Yo tenía 18 años cuando ya tenía en mi haber tres accidentes de tránsito, y todos por exceso de velocidad. Así que si algo he aprendido es a manejar con prudencia cuando voy a más de 200 en la ruta, y a meterme un montón de cubitos de hielo en las venas cuando toca manejar en la ciudad con un tráfico del demonio. Por el contrario, y supongo que porque, justamente, nunca chocó contra nada ni contra nadie, la rubia tiene la insana —aunque vulgar— costumbre de afrontar el tráfico a las puteadas. «¡Llama tenías que ser!«, suele decir a diario.
Ahora, así como te dan ganas de bostezar cuando el de enfrente lo hace, o como cuando te mueve a reír el de enfrente si se ríe, así también cuando el que está a tu lado se agobia te lo transmite. De manera que cuando la rubia maneja y yo voy a su lado la cosa tiende a ser cansadora, porque claro, uno intenta encerrarse en su celular, leyendo o escribiendo tuits, por ejemplo, pero uno también quiere ver si va o no a chocar, o por lo menos el rostro del conductor al que habrá que enfrentarlo con algunos gestos.
En uno de esos roces de no cedo y yo tampoco, entre frenada y bocinazo la rubia se cabrea contra otra conductora en pleno microcentro. Dónde quedó la cortesía, me digo yo en silencio, y a voluntad libero un chorrito de adrenalina. Como la contrincante de la rubia quedó a mi lado, y ambos estábamos con la ventanilla abajo, le suelto un «por el culo, ¿cuándo fue la última vez que te dieron, pedazo de puta jubilada? Por qué no te sentás sobre la palanca….» pero ya la rubia me levantó la ventanilla y la bloqueó. Así que vuelvo al celular.

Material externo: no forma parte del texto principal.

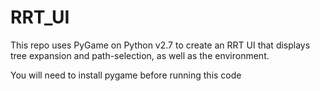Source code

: # RRT_UI

This repo uses PyGame on Python v2.7 to create an RRT UI that displays tree expansion and path-selection, as well as the environment.

You will need to install pygame before running this code
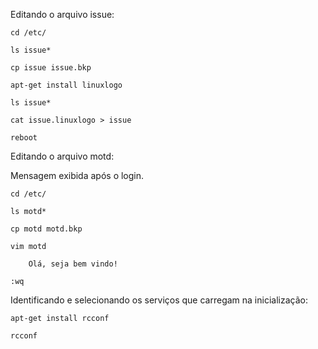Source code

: Editando o arquivo issue:

    cd /etc/

    ls issue*

    cp issue issue.bkp

    apt-get install linuxlogo

    ls issue*

    cat issue.linuxlogo > issue

    reboot

Editando o arquivo motd:

Mensagem exibida após o login.

    cd /etc/

    ls motd*

    cp motd motd.bkp

    vim motd

        Olá, seja bem vindo!

    :wq

Identificando e selecionando os serviços que carregam na inicialização:

    apt-get install rcconf

    rcconf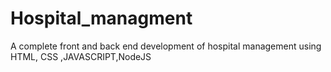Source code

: # Hospital_managment
A complete front and back end development of hospital management using HTML, CSS ,JAVASCRIPT,NodeJS
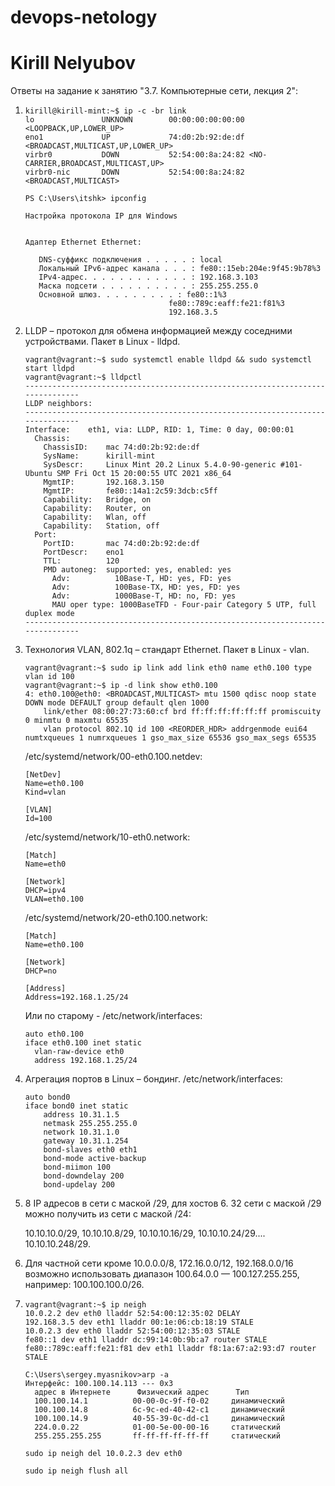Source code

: # devops-netology
# Kirill Nelyubov

Ответы на задание к занятию "3.7. Компьютерные сети, лекция 2":

1.     kirill@kirill-mint:~$ ip -c -br link
       lo               UNKNOWN        00:00:00:00:00:00 <LOOPBACK,UP,LOWER_UP> 
       eno1             UP             74:d0:2b:92:de:df <BROADCAST,MULTICAST,UP,LOWER_UP> 
       virbr0           DOWN           52:54:00:8a:24:82 <NO-CARRIER,BROADCAST,MULTICAST,UP> 
       virbr0-nic       DOWN           52:54:00:8a:24:82 <BROADCAST,MULTICAST> 
 
       PS C:\Users\itshk> ipconfig

       Настройка протокола IP для Windows


       Адаптер Ethernet Ethernet:
       
          DNS-суффикс подключения . . . . . : local
          Локальный IPv6-адрес канала . . . : fe80::15eb:204e:9f45:9b78%3
          IPv4-адрес. . . . . . . . . . . . : 192.168.3.103
          Маска подсети . . . . . . . . . . : 255.255.255.0
          Основной шлюз. . . . . . . . . : fe80::1%3
                                       fe80::789c:eaff:fe21:f81%3
                                       192.168.3.5
2. LLDP – протокол для обмена информацией между соседними устройствами. Пакет в Linux - lldpd.  

       vagrant@vagrant:~$ sudo systemctl enable lldpd && sudo systemctl start lldpd
       vagrant@vagrant:~$ lldpctl
       -------------------------------------------------------------------------------
       LLDP neighbors:
       -------------------------------------------------------------------------------
       Interface:    eth1, via: LLDP, RID: 1, Time: 0 day, 00:00:01
         Chassis:     
           ChassisID:    mac 74:d0:2b:92:de:df
           SysName:      kirill-mint
           SysDescr:     Linux Mint 20.2 Linux 5.4.0-90-generic #101-Ubuntu SMP Fri Oct 15 20:00:55 UTC 2021 x86_64
           MgmtIP:       192.168.3.150
           MgmtIP:       fe80::14a1:2c59:3dcb:c5ff
           Capability:   Bridge, on
           Capability:   Router, on
           Capability:   Wlan, off
           Capability:   Station, off
         Port:        
           PortID:       mac 74:d0:2b:92:de:df
           PortDescr:    eno1
           TTL:          120
           PMD autoneg:  supported: yes, enabled: yes
             Adv:          10Base-T, HD: yes, FD: yes
             Adv:          100Base-TX, HD: yes, FD: yes
             Adv:          1000Base-T, HD: no, FD: yes
             MAU oper type: 1000BaseTFD - Four-pair Category 5 UTP, full duplex mode
       -------------------------------------------------------------------------------
3. Технология VLAN, 802.1q – стандарт Ethernet. Пакет в Linux - vlan. 
            
       vagrant@vagrant:~$ sudo ip link add link eth0 name eth0.100 type vlan id 100
       vagrant@vagrant:~$ ip -d link show eth0.100
       4: eth0.100@eth0: <BROADCAST,MULTICAST> mtu 1500 qdisc noop state DOWN mode DEFAULT group default qlen 1000
           link/ether 08:00:27:73:60:cf brd ff:ff:ff:ff:ff:ff promiscuity 0 minmtu 0 maxmtu 65535 
           vlan protocol 802.1Q id 100 <REORDER_HDR> addrgenmode eui64 numtxqueues 1 numrxqueues 1 gso_max_size 65536 gso_max_segs 65535

    /etc/systemd/network/00-eth0.100.netdev:

       [NetDev]
       Name=eth0.100
       Kind=vlan
       
       [VLAN]
       Id=100
   
   /etc/systemd/network/10-eth0.network: 

       [Match]
       Name=eth0
       
       [Network]
       DHCP=ipv4
       VLAN=eth0.100

   /etc/systemd/network/20-eth0.100.network:

       [Match]
       Name=eth0.100
       
       [Network]
       DHCP=no
       
       [Address]
       Address=192.168.1.25/24

   Или по старому - /etc/network/interfaces:

       auto eth0.100
       iface eth0.100 inet static
         vlan-raw-device eth0
         address 192.168.1.25/24
4. Агрегация портов в Linux – бондинг. /etc/network/interfaces:

       auto bond0
       iface bond0 inet static
           address 10.31.1.5
           netmask 255.255.255.0
           network 10.31.1.0
           gateway 10.31.1.254
           bond-slaves eth0 eth1
           bond-mode active-backup
           bond-miimon 100
           bond-downdelay 200
           bond-updelay 200
5. 8 IP адресов в сети с маской /29, для хостов 6. 32 сети с маской /29 можно получить из сети с маской /24:

    10.10.10.0/29, 10.10.10.8/29, 10.10.10.16/29, 10.10.10.24/29.... 10.10.10.248/29.

6. Для частной сети кроме 10.0.0.0/8, 172.16.0.0/12, 192.168.0.0/16 возможно использовать диапазон 100.64.0.0 — 100.127.255.255, например: 100.100.100.0/26.
7.     vagrant@vagrant:~$ ip neigh
       10.0.2.2 dev eth0 lladdr 52:54:00:12:35:02 DELAY
       192.168.3.5 dev eth1 lladdr 00:1e:06:cb:18:19 STALE
       10.0.2.3 dev eth0 lladdr 52:54:00:12:35:03 STALE
       fe80::1 dev eth1 lladdr dc:99:14:0b:9b:a7 router STALE
       fe80::789c:eaff:fe21:f81 dev eth1 lladdr f8:1a:67:a2:93:d7 router STALE

       C:\Users\sergey.myasnikov>arp -a
       Интерфейс: 100.100.14.113 --- 0x3
         адрес в Интернете      Физический адрес      Тип
         100.100.14.1          00-00-0c-9f-f0-02     динамический
         100.100.14.8          6c-9c-ed-40-42-c1     динамический
         100.100.14.9          40-55-39-0c-dd-c1     динамический
         224.0.0.22            01-00-5e-00-00-16     статический
         255.255.255.255       ff-ff-ff-ff-ff-ff     статический

       sudo ip neigh del 10.0.2.3 dev eth0

       sudo ip neigh flush all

La última fue la más simpática. Nuevamente se armó el no cedo y yo tampoco en una esquina en donde la rubia, viniendo por el carril derecho, quería girar a la derecha. El micrero que venía por el carril izquierdo tenía las mismas intenciones de girar hacia la derecha, de manera que le avasalla la huella y, como la rubia no frenó, se produjo el roce de metales, literal. Por mi parte, realmente aburrido, me permití dudar un momento, mientras la rubia vociferaba refiriendo diversas posibles herencias genéticas del micrero, que por su lado había quedado varado justo enfrente de nosotros.
Me bajo. Me digo «este va a saber lo que yo siento por mi zurda», pensando en quebrarle la rodilla izquierda. De un talonazo rompo el faro trasero derecho del micro, y espero. El cuate, en lugar de bajarse, avanza unos metros; yo camino y de otro talonazo le rompo el faro trasero izquierdo. Por delante los autos avanzan así que el micrero «fuye». Vuelvo al auto sin saber si el metatarso o el empeine de mi pie izquierdo fue el que más se quedó con las ganas de hacer contacto. Me siento y vuelvo al celular. Ella no dice nada.